SELECTED TEXT:
---------------

Assistant Examiner: Miller; Bena B.
Attorney, Agent or Firm: Fish & Richardson P.C.
Parent Case Text
CROSS-REFERENCE TO RELATED APPLICATIONS
This application claims priority from U.S. Provisional Application
No. 60/211,494 titled "TOY WITH CHARACTER AND VEHICLE COMPONENTS"
and filed on Jun. 14, 2000, which is incorporated herein by
reference.
Claims
What is claimed is:
1. A combination action figure/toy construction vehicle comprising:
an action figure portion including a torso, a head attached to the
torso, and at least one arm attached to the torso, the action
figure portion lacking leg and feet components; and a toy
construction vehicle portion including a chassis, a construction
tool attached to the chassis, and at least one wheel attached to
the chassis, the toy construction vehicle portion lacking a cab;
wherein the action figure portion is attached to the chassis in
place of the cab for the toy construction vehicle portion; and
Wherein the toy construction vehicle portion supports the action
figure portion.
2. The combination action figure/toy construction vehicle as in
claim 1 wherein the at least one arm comprises two arms attached to
different sides of the torso.
3. The combination action figure/toy construction vehicle as in
claim 2 further comprising a fist connected to a first of the two
arms.

---------------

TASK INSTRUCTIONS:
1 - Translate this sentence from the patent text into Spanish: "This application claims priority from U.S. Provisional Application No. 60/211,494 titled "TOY WITH CHARACTER AND VEHICLE COMPONENTS" and filed on Jun. 14, 2000, which is incorporated herein by reference."
2 - Does the patent text agree with each statement? Answer yes or no, and quote the words that decide it. (a) The provisional application was filed on Jun. 14, 2000. (b) The action figure portion includes leg and feet components. (c) The toy construction vehicle portion includes a cab.
3 - Continue the patent text on the combination action figure/toy construction vehicle, beginning after its last claim.
The records after this point are separate material and have no connection to the patent text.

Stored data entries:
---------------

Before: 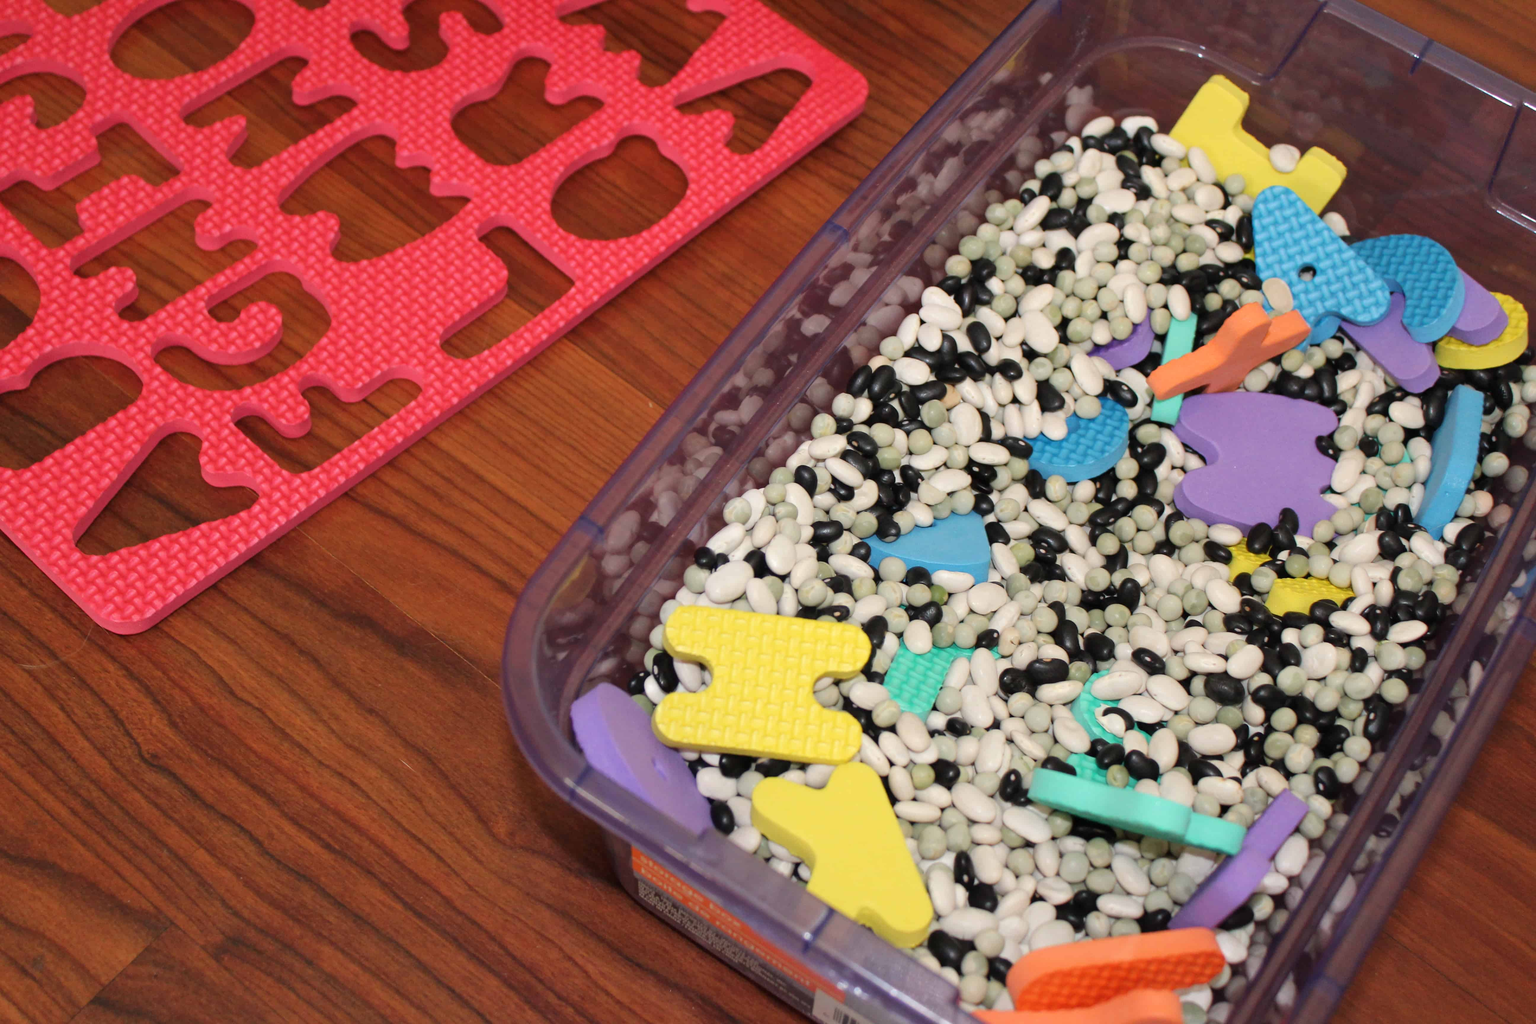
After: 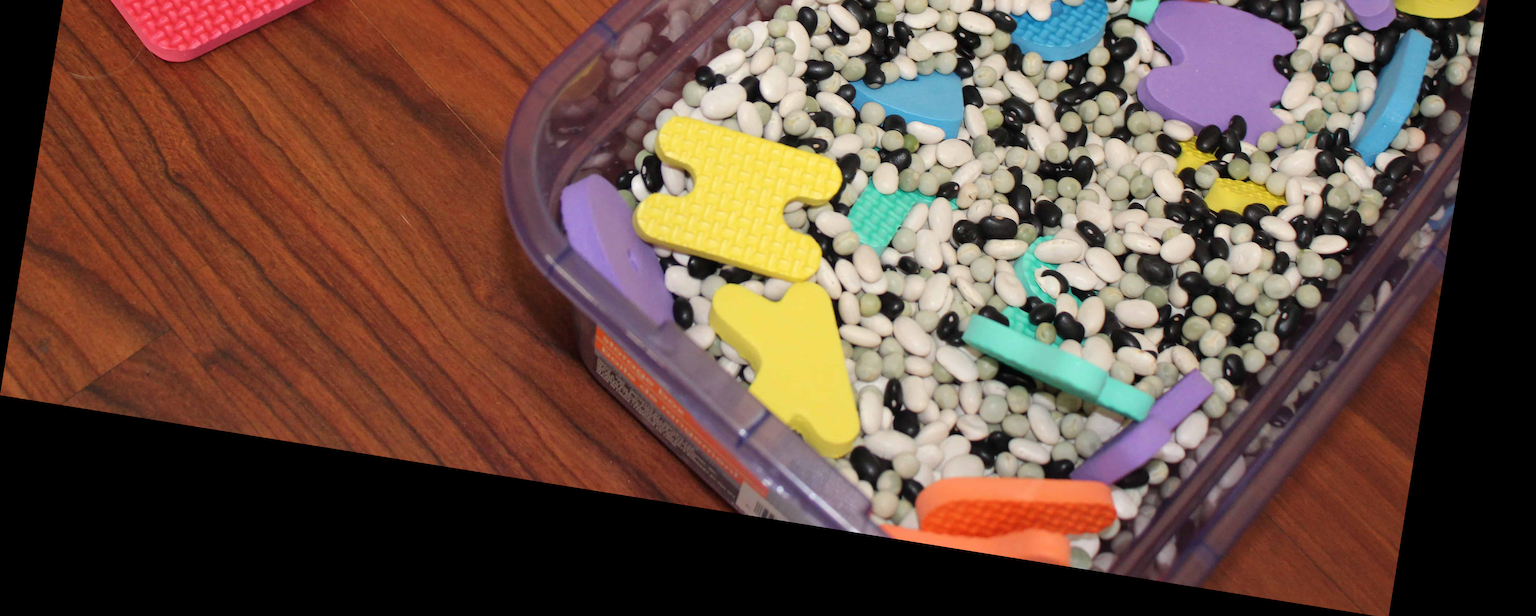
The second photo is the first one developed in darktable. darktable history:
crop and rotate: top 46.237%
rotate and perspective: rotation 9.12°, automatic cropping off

---------------

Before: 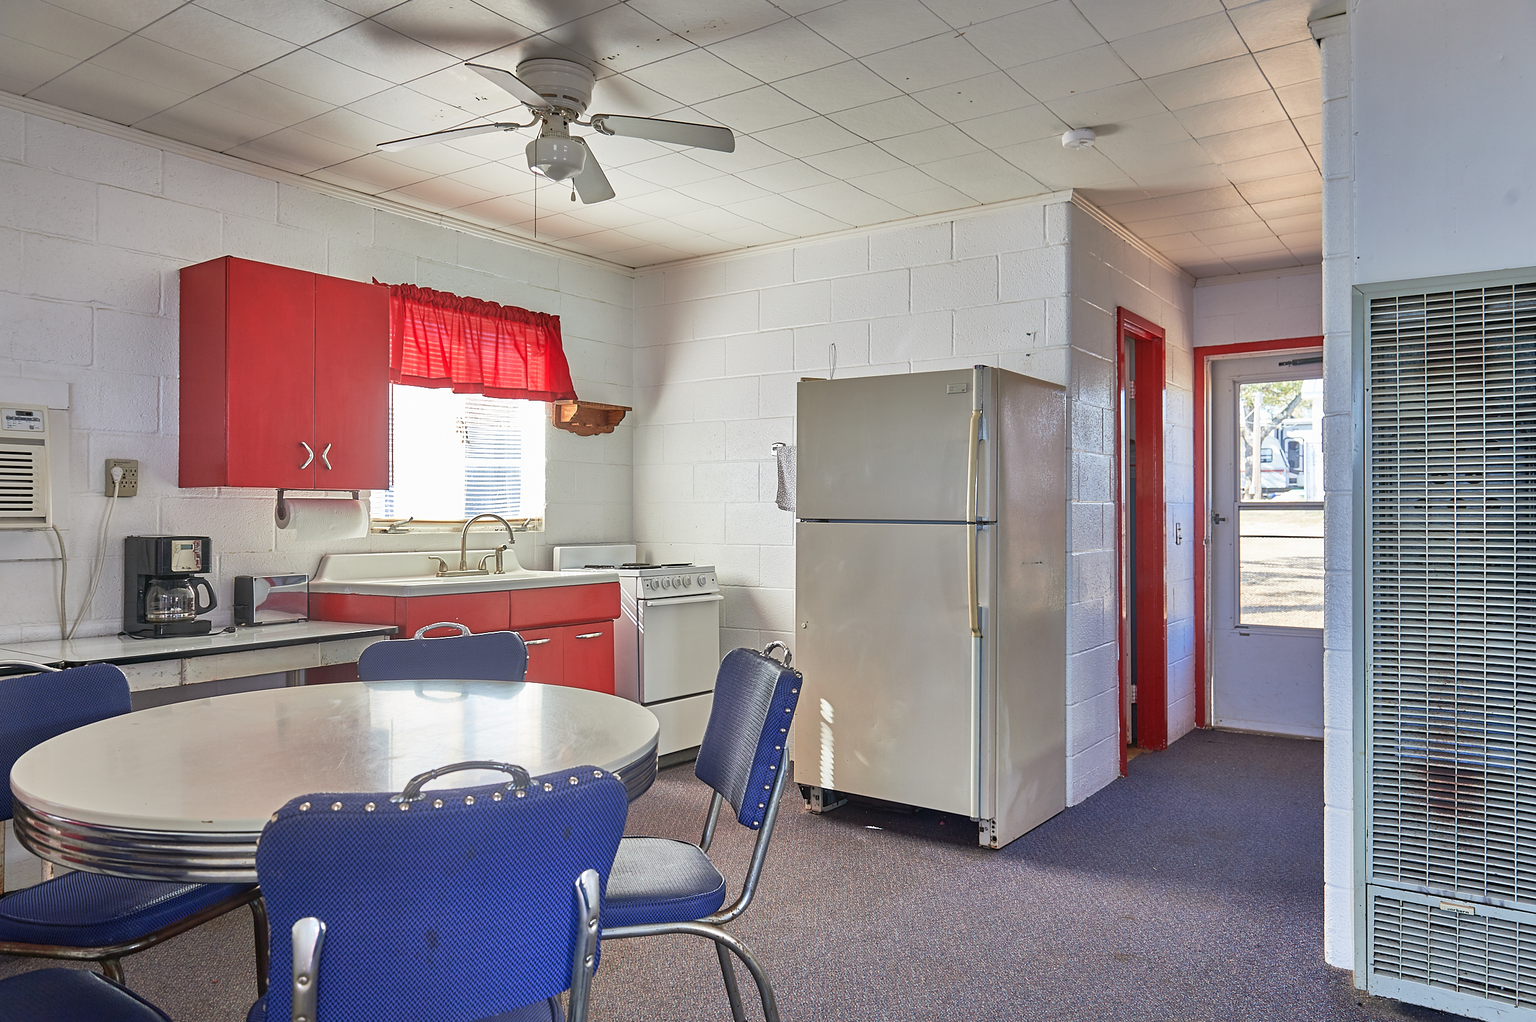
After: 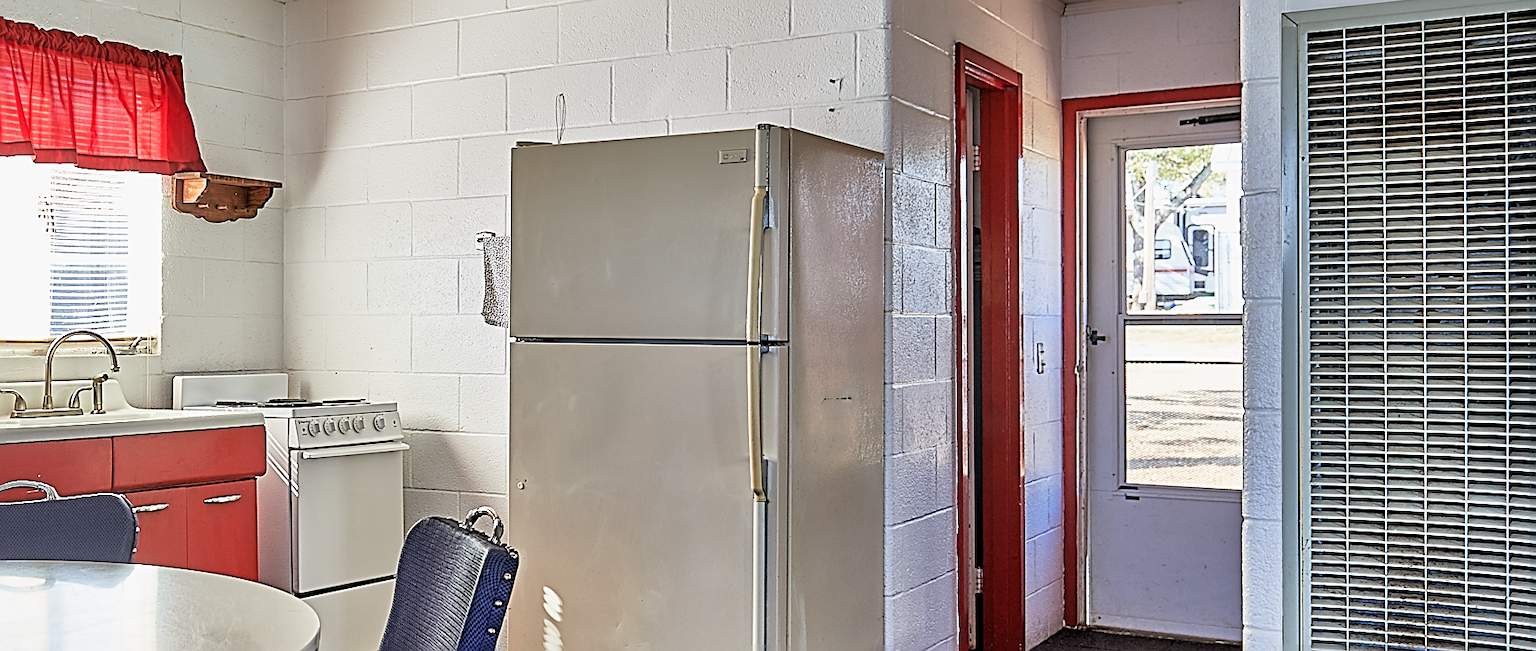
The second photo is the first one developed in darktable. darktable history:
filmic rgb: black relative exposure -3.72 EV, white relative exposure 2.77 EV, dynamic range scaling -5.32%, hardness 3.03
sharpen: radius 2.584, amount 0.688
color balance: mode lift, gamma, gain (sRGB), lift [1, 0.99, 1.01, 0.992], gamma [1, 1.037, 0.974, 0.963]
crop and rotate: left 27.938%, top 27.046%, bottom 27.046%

---------------

TASK-BY-TASK ANSWERS:
1 - Esta solicitud reivindica la prioridad de la Solicitud Provisional de EE. UU. n.º 60/211,494, titulada "TOY WITH CHARACTER AND VEHICLE COMPONENTS" y presentada el 14 de junio de 2000, la cual se incorpora en el presente documento por referencia.

2 -
(a) Yes: "filed on Jun. 14, 2000"
(b) No: "the action figure portion lacking leg and feet components"
(c) No: "the toy construction vehicle portion lacking a cab"

3 -
4. The combination action figure/toy construction vehicle as in
claim 3 wherein the fist is propelled away the first of the two
arms when a release mechanism is actuated.
5. The combination action figure/toy construction vehicle as in
claim 4 wherein the fist is connected to the first of the two arms
such that the fist is positioned parallel to the ground.
6. The combination action figure/toy construction vehicle as in
claim 3 wherein the fist is capable of being rotated relative to an
axis that is perpendicular to the torso.
7. The combination action figure/toy construction vehicle as in
claim 3 further comprising a shovel connected to a second of the
two arms in place of a hand.
8. The combination action figure/toy construction vehicle as in
claim 7 wherein the fist is a movable claw.
9. The combination action figure/toy construction vehicle as in
claim 1 wherein the at least one arm resembles a backhoe.
10. The combination action figure/toy construction vehicle as in
claim 1 wherein the action figure portion is capable of being
rotated relative to the toy construction vehicle portion.
11. The combination action figure/toy construction vehicle as in
claim 1 wherein the at least one wheel comprises front and rear
wheels with a track extending around the front and rear wheels.
12. The combination action figure/toy construction vehicle as in
claim 1 wherein the construction tool comprises a loader bucket
attached to the chassis by a support member.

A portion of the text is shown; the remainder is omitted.